▶ **DIRECTIONS**: In your copy of the entries, please include no pictures and return every word exactly.

▶ **Object correspondence data**:
- - - - -

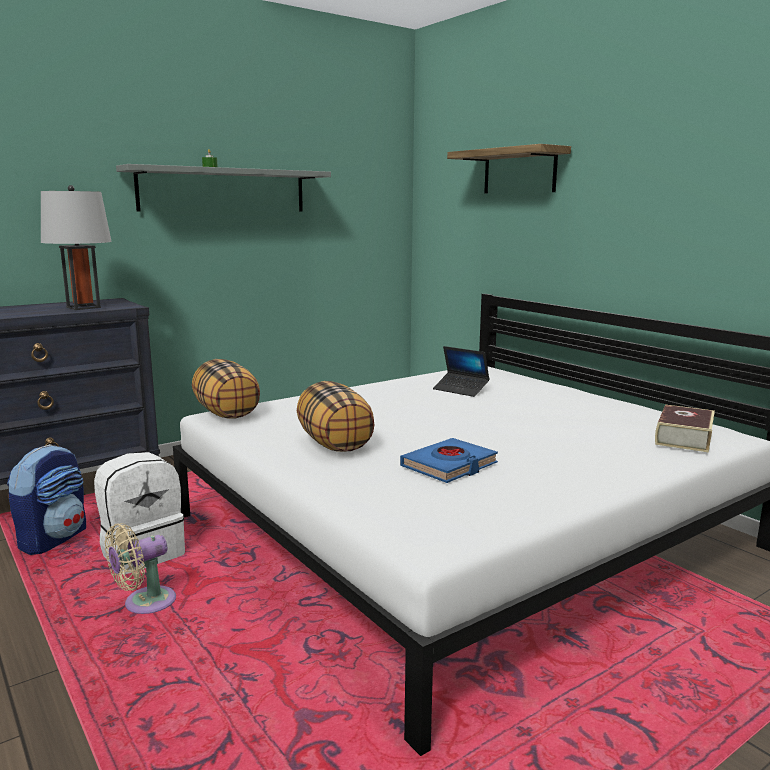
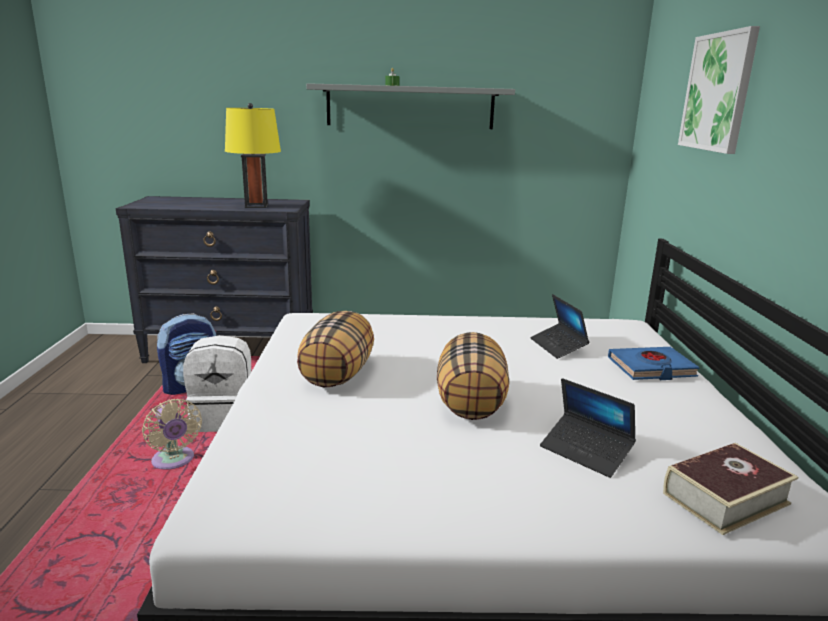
camera: 35 degrees right, 5 degrees up
grey table lamp [41,185,112,310] -> yellow table lamp [225,103,281,208]
beige fan [105,523,176,614] -> beige fan turned 120 degrees counterclockwise [142,399,202,470]
pillow [192,359,260,419] -> pillow moved to [437,332,509,420]
blue book [400,438,498,483] -> blue book moved to [608,347,700,380]
shelf [447,144,571,193] -> picture [678,26,760,154]
none -> laptop [540,378,636,478]

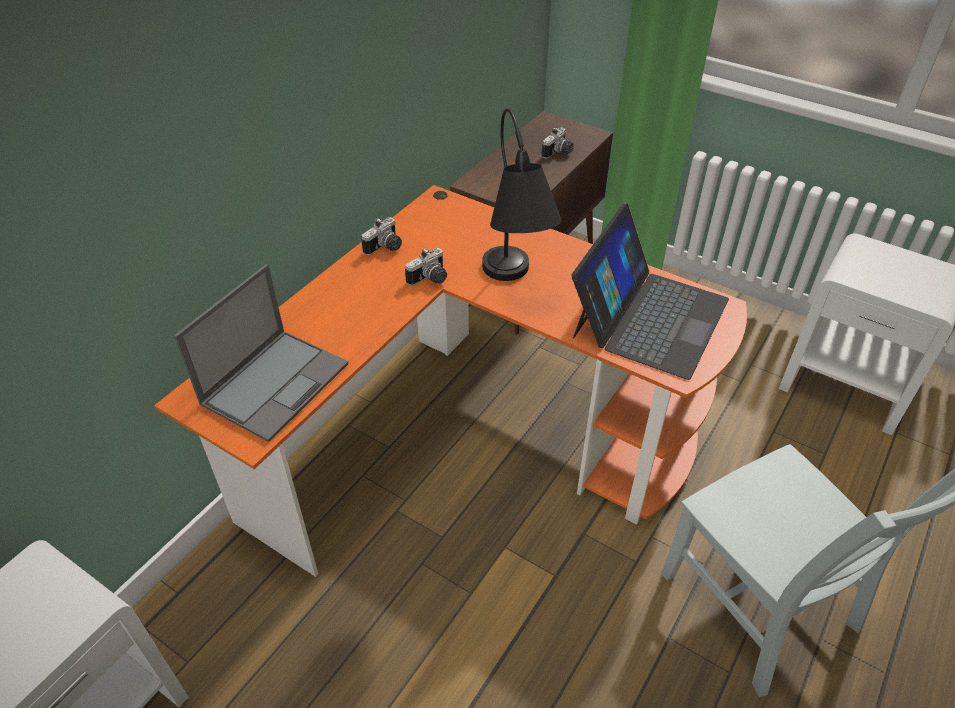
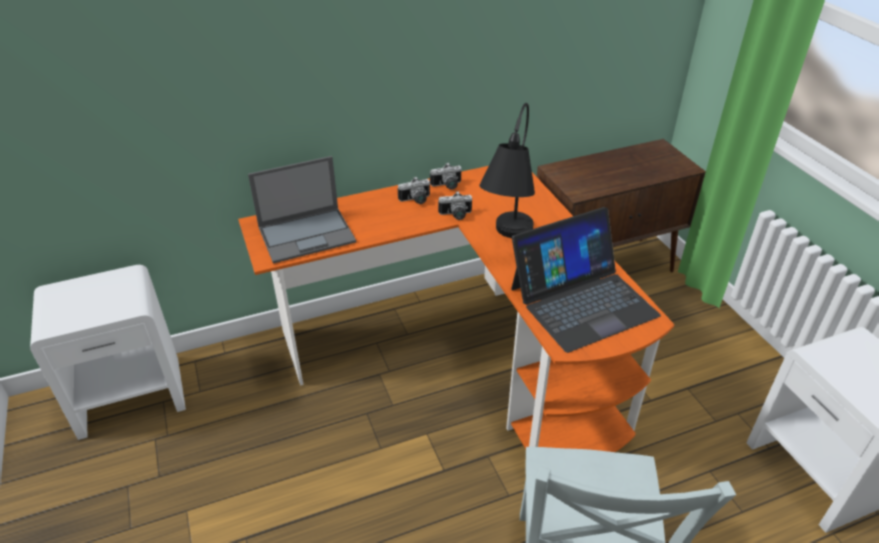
camera: 35 degrees right, 5 degrees down
camera [541,127,574,159] -> camera moved to [398,177,430,204]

- - - - -

▶ **OUTPUT BELOW**:
camera: 35 degrees right, 5 degrees up
grey table lamp [41,185,112,310] -> yellow table lamp [225,103,281,208]
beige fan [105,523,176,614] -> beige fan turned 120 degrees counterclockwise [142,399,202,470]
pillow [192,359,260,419] -> pillow moved to [437,332,509,420]
blue book [400,438,498,483] -> blue book moved to [608,347,700,380]
shelf [447,144,571,193] -> picture [678,26,760,154]
none -> laptop [540,378,636,478]

camera: 35 degrees right, 5 degrees down
camera [541,127,574,159] -> camera moved to [398,177,430,204]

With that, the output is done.